▸ **Tasks to perform**:
a) In the thread below on running multiple cores with DirectRunner, from which version will the issue be fixed?
b) From the DirectRunner thread below, extract the passage running from "Re: Unable to" up to and including "fixed from v2.20.".

▸ **Selected extract**:
:::::

Re: Unable to reliably have multiple cores working on a dataset with DirectRunner

Hannah Jiang Mon, 24 Feb 2020 16:58:59 -0800

This issue will be fixed from v2.20.
PR: https://github.com/apache/beam/pull/10847



On Fri, Jan 31, 2020 at 9:52 AM Hannah Jiang <[email protected]> wrote:

> Yeap, here is the Jira ticket. BEAM-9228
> <https://issues.apache.org/jira/browse/BEAM-9228>
> I just confirmed that the reshuffle operation is not being called at
> https://github.com/apache/beam/blob/release-2.19.0/sdks/python/apache_beam/runners/portability/fn_api_runner_transforms.py#L926
> .

:::::

▸ **Data provided**:

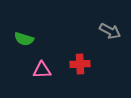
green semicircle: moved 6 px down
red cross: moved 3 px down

:::::

▸ **Expected results**:
a) From v2.20.

b)
Re: Unable to reliably have multiple cores working on a dataset with DirectRunner

Hannah Jiang Mon, 24 Feb 2020 16:58:59 -0800

This issue will be fixed from v2.20.